Fig. 4. Protrusions facilitate gap junctions, calcium transfer between the cells.

a MCF-7 E-cadherin (green) expressed where DSLS contacts osteoblast, here visible with phalloidin staining (red). Scale bars are 10 (left), and 5 µm (right), respectively. b MCF-7 E-cadherin (green) binding osteoblast N-cadherin (red) where DSLS contacts osteoblast. Scale bars are 5 (left), 1 µm (right), respectively. c Osteoblast gap junction protein connexin 43 (Cx43 – red) at the site of MCF-7 (green) DSLS contact. Scale bars are 5 (left), 1 (upper right), and 1 µm (lower right), respectively. d Gap junction permeable dye calcein red traversing from MCF-7 to osteoblast via DSLS. Scale bar is 15 µm. e Flow cytometry quantification of calcein dye transfer. The first panel shows un-transfected MCF-7 loaded with calcein red dye. The second shows GFP-labeled osteoblasts. The third shows the co-culture of the two cells after 18 h. f Box plots showing the 2D migration cells through the membrane per field for MCF-7 and AT3 cells treated with 10 µM CBX gap junction inhibitor with and without osteoblasts.
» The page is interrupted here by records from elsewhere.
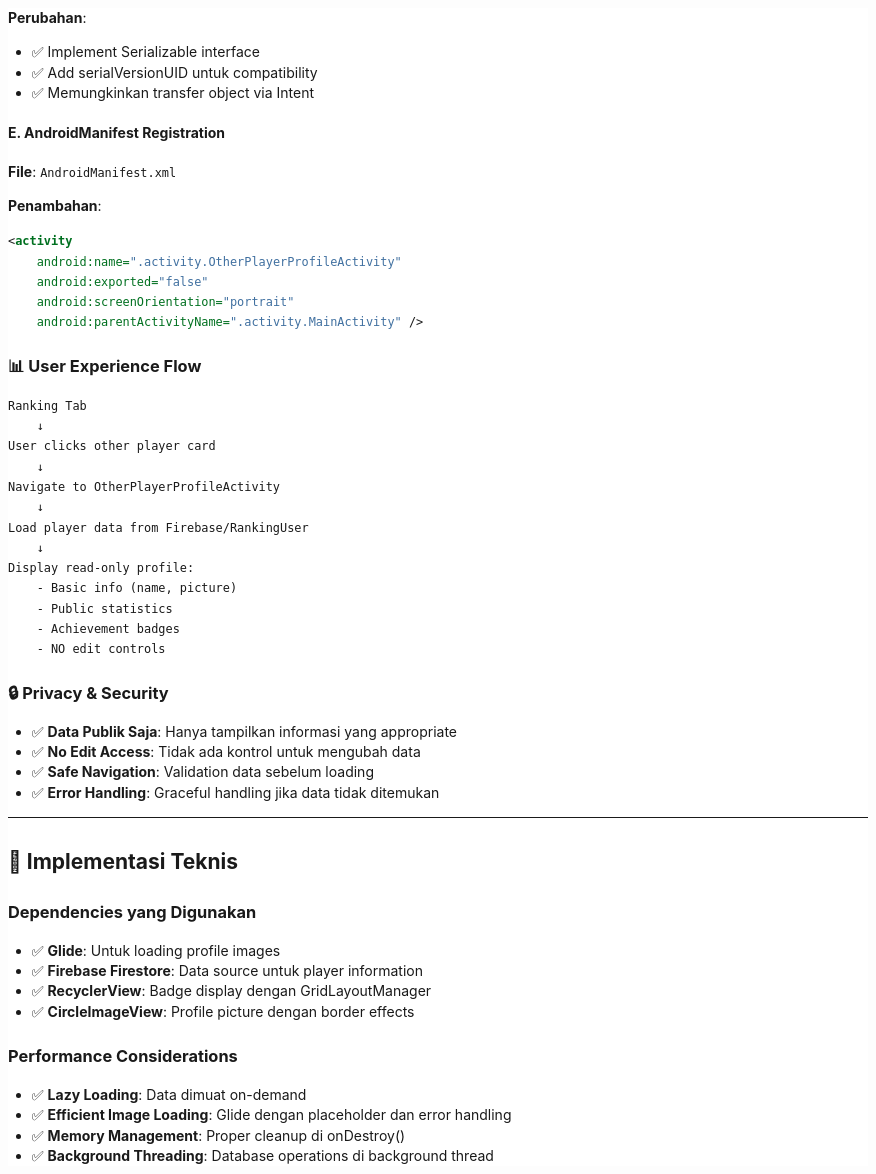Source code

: **Perubahan**:
- ✅ Implement Serializable interface
- ✅ Add serialVersionUID untuk compatibility
- ✅ Memungkinkan transfer object via Intent

#### E. AndroidManifest Registration
**File**: `AndroidManifest.xml`

**Penambahan**:
```xml
<activity
    android:name=".activity.OtherPlayerProfileActivity"
    android:exported="false"
    android:screenOrientation="portrait"
    android:parentActivityName=".activity.MainActivity" />
```

### 📊 User Experience Flow

```
Ranking Tab
    ↓
User clicks other player card
    ↓
Navigate to OtherPlayerProfileActivity
    ↓
Load player data from Firebase/RankingUser
    ↓
Display read-only profile:
    - Basic info (name, picture)
    - Public statistics  
    - Achievement badges
    - NO edit controls
```

### 🔒 Privacy & Security
- ✅ **Data Publik Saja**: Hanya tampilkan informasi yang appropriate
- ✅ **No Edit Access**: Tidak ada kontrol untuk mengubah data
- ✅ **Safe Navigation**: Validation data sebelum loading
- ✅ **Error Handling**: Graceful handling jika data tidak ditemukan

---

## 🚀 Implementasi Teknis

### Dependencies yang Digunakan
- ✅ **Glide**: Untuk loading profile images
- ✅ **Firebase Firestore**: Data source untuk player information  
- ✅ **RecyclerView**: Badge display dengan GridLayoutManager
- ✅ **CircleImageView**: Profile picture dengan border effects

### Performance Considerations
- ✅ **Lazy Loading**: Data dimuat on-demand
- ✅ **Efficient Image Loading**: Glide dengan placeholder dan error handling
- ✅ **Memory Management**: Proper cleanup di onDestroy()
- ✅ **Background Threading**: Database operations di background thread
Each dot represents a biological replicate, an average of three technical replicates. g Box plots showing the transwell migration cells through the membrane per field for MCF-7 cells treated with 10 µM CBX gap junction inhibitor with and without osteoblasts. Each dot represents a biological replicate, an average of three technical replicates. For box plots, the lower and upper hinges correspond to the first and third quartiles (the 25th and 75th percentiles). The upper whisker extends from the hinge to the largest value no further than 1.5 × IQR from the hinge. The lower whisker extends from the hinge to the smallest value at most 1.5 × IQR of the hinge. Data beyond the end of the whiskers are called “outlying” points and are plotted individually. P-value as determined by either ANOVA (f) or ANCOVA (g) as elaborated in “Methods”.